COUR D'APPEL D'AIX EN PROVENCE
8e Chambre C
ARRÊT AU FOND
DU 07 AVRIL 2011
N° 2011/136
Rôle N° 09/01262
[O] [D]
[U] [X] épouse [D]
C/
SA CREDIT DU NORD
Grosse délivrée
le :
à :SIDER
MAGNAN
réf
Décision déférée à la Cour :
Jugement du Tribunal de Commerce de NICE en date du 08 Décembre 2008 enregistré au répertoire général sous le n° 2007F00855.
APPELANTS
Monsieur [O] [D]
né le [Date naissance 2] 1949 à [Localité 4], demeurant [Adresse 6]
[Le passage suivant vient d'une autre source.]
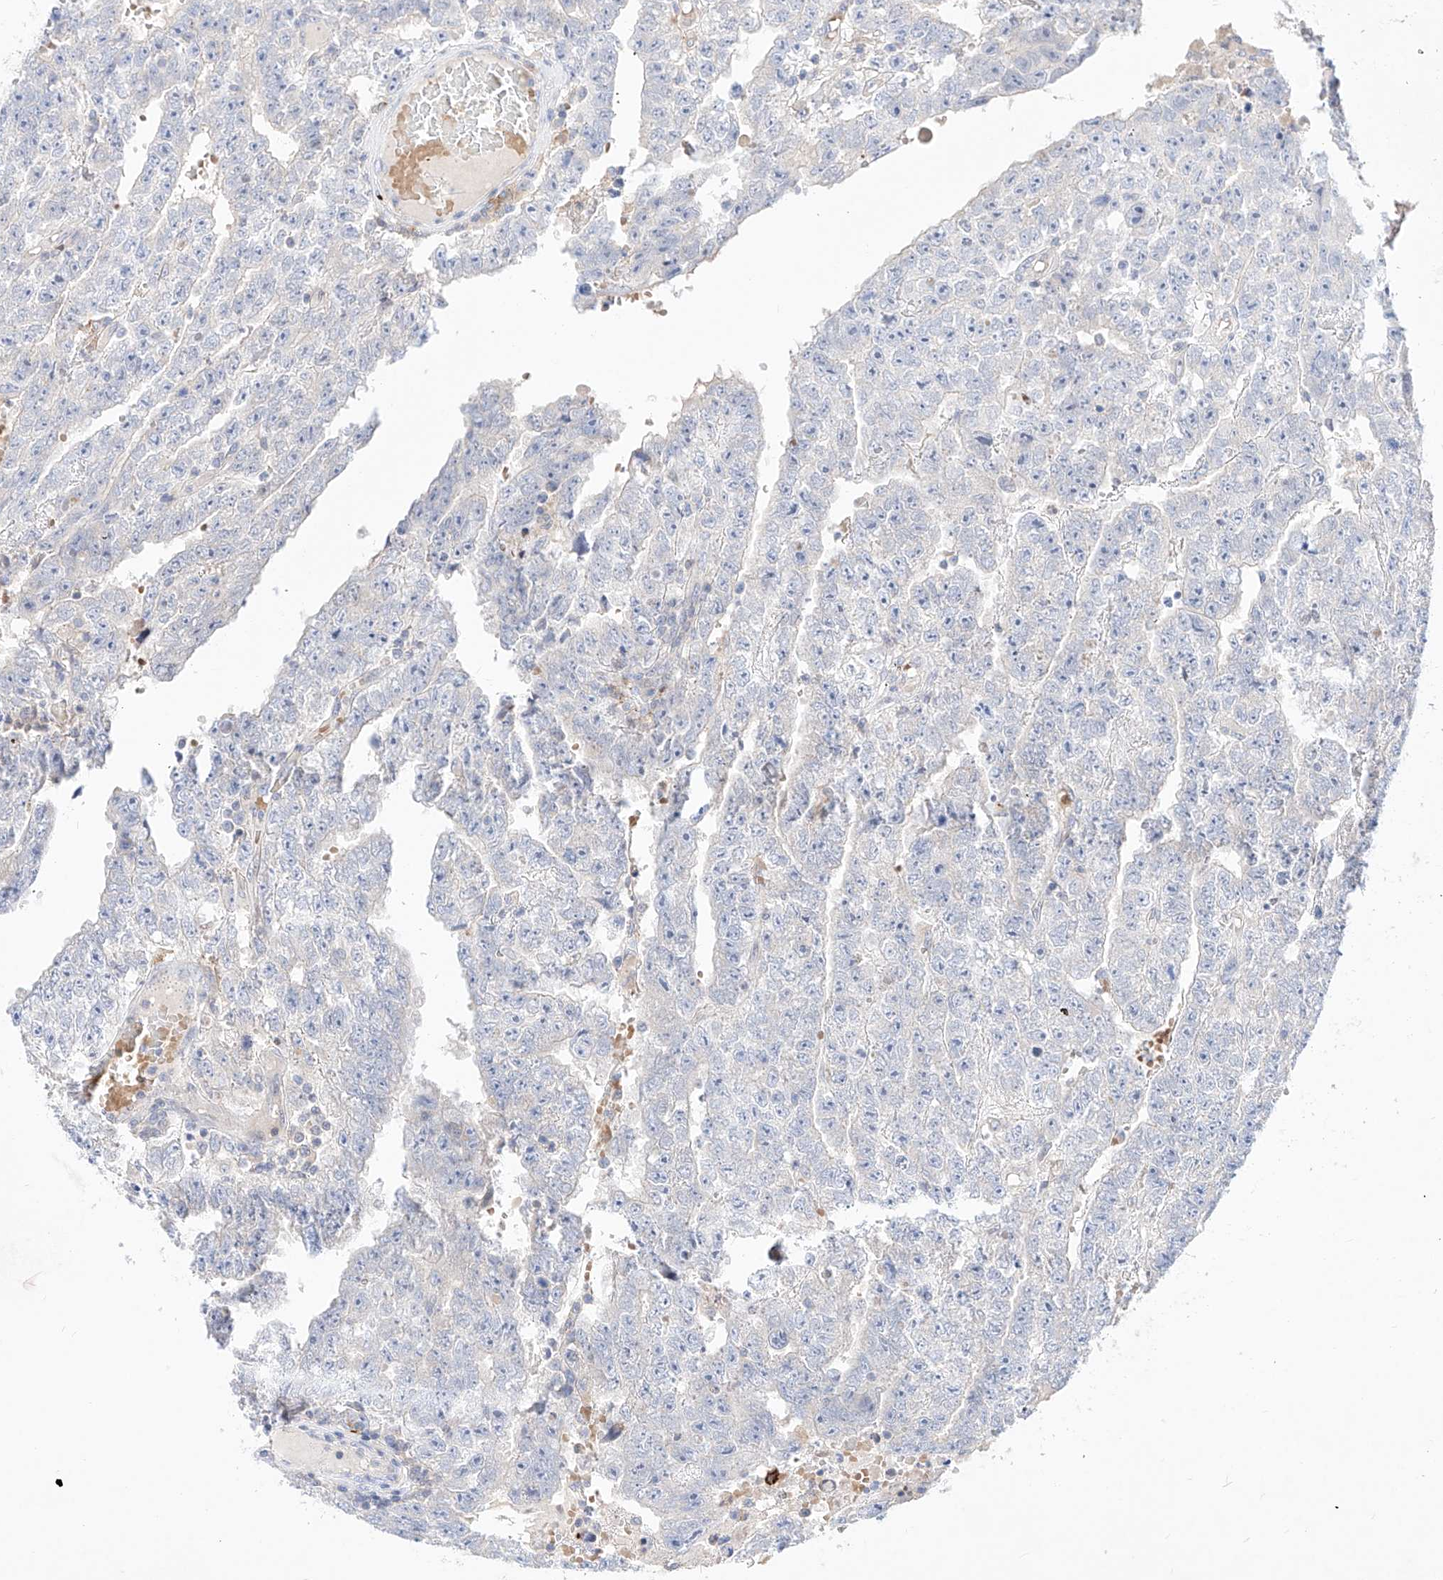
{"staining": {"intensity": "negative", "quantity": "none", "location": "none"}, "tissue": "testis cancer", "cell_type": "Tumor cells", "image_type": "cancer", "snomed": [{"axis": "morphology", "description": "Carcinoma, Embryonal, NOS"}, {"axis": "topography", "description": "Testis"}], "caption": "Tumor cells are negative for protein expression in human testis embryonal carcinoma.", "gene": "TSNAX", "patient": {"sex": "male", "age": 25}}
représenté par la SCP SIDER, avoués à la Cour, assisté de Me NEVEU de la SCP NEVEU & CHARLES, avocats au barreau de NICE
Madame [U] [X] épouse [D]
née le [Date naissance 1] 1948 à [Localité 5] (O6), demeurant [Adresse 6]
représentée par la SCP SIDER, avoués à la Cour, assistée de Me NEVEU de la SCP NEVEU & CHARLES, avocats au barreau de NICE
INTIMEE
SA CREDIT DU NORD, agissant poursuites et diligences de son Président Directeur Général en exercice, demeurant [Adresse 3]
représentée par la SCP Paul et Joseph MAGNAN, avoués à la Cour
*-*-*-*-*
COMPOSITION DE LA COUR
L'affaire a été débattue le 25 Février 2011 en audience publique. Conformément à l'article 785 du Code de Procédure Civile, Monsieur Jean-Louis BERGEZ, Président a fait un rapport oral de l'affaire à l'audience avant les plaidoiries.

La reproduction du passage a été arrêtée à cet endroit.